As crianças (que ainda frequentam as escolas, apesar de suas condições de vida) falaram sobre suas famílias, sobre estar juntos com seus pais e proteger um ao outro enquanto dormem durante a noite no carro, nas ruas. Falaram sobre como era viver a vida em carro. Falaram de seus sonhos de ter um teto sobre sua cabeça.

Fiquei muda por horas após ver este programa. De repente, de forma muito clara, me vi como alguém que vive a sua vida para ganhar dinheiro para gastar, comprar, possuir.

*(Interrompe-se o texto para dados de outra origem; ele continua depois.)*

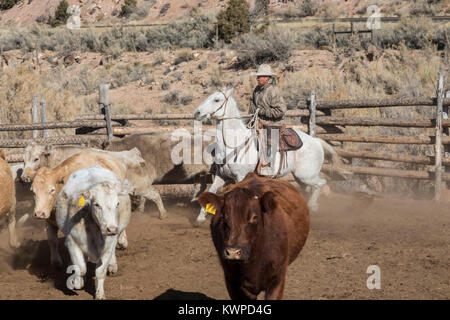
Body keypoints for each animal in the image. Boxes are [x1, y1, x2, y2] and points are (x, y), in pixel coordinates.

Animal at [55, 165, 131, 300]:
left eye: (117, 203)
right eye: (97, 204)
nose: (111, 229)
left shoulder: (109, 246)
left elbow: (100, 272)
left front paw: (100, 294)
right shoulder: (73, 242)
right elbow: (81, 269)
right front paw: (77, 282)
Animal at [192, 87, 344, 222]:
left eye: (216, 99)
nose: (197, 112)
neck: (233, 144)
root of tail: (316, 141)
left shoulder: (241, 177)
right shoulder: (221, 176)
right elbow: (210, 192)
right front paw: (200, 217)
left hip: (306, 175)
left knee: (321, 183)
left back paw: (312, 206)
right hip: (301, 177)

Eu usava a desculpa patética que durante os primeiros 30 anos da minha vida não tive acesso a todas as mercadorias e os luxos que o mundo capitalista tinha para oferecer. Me dava essa desculpa para que eu pudesse ir em frente em minhas compras incontroláveis ​​e entupir de coisas sem ter peso na consciência.

Será que o consumo sem fim era o meu objetivo quando entrei para uma faculdade? Será que eu não tinha sonhos grandiosos para o futuro? Claro, eu tinha.

Mas, de alguma forma durante meu caminho me deparei com o consumismo e fiquei lá, estando desesperadamente agarrado a ele, com medo de deixá-lo ir embora.

Me tornei uma pessoa materialista que resolvia seus problemas com compras. Se tivesse um dia estressante no trabalho, ia às compras. Se me sentia vulnerável, ia para o shopping. Se queria me divertir, ia a alguma loja nas redondezas.

De alguma maneira inexplicável, as crianças sem teto conseguiram me mostrar o que ninguém mais podia. Naquela noite, em frente à TV, prometi a mim mesma que iria parar de gastar freneticamente e não mais iria tentar justificar a mim mesma o meu problema com compras.

Não acho ainda que tenho as prioridades da minha vida bem definidas na minha cabeça. Elas estão ainda nubladas com visões de sapatos e bolsas.

Sou um escrava do consumo, do meu vício em compras e os meus hábitos de gastos. Posso sair de tudo isso? Não sei.

Se vou tentar? Claro que sim, eu vou!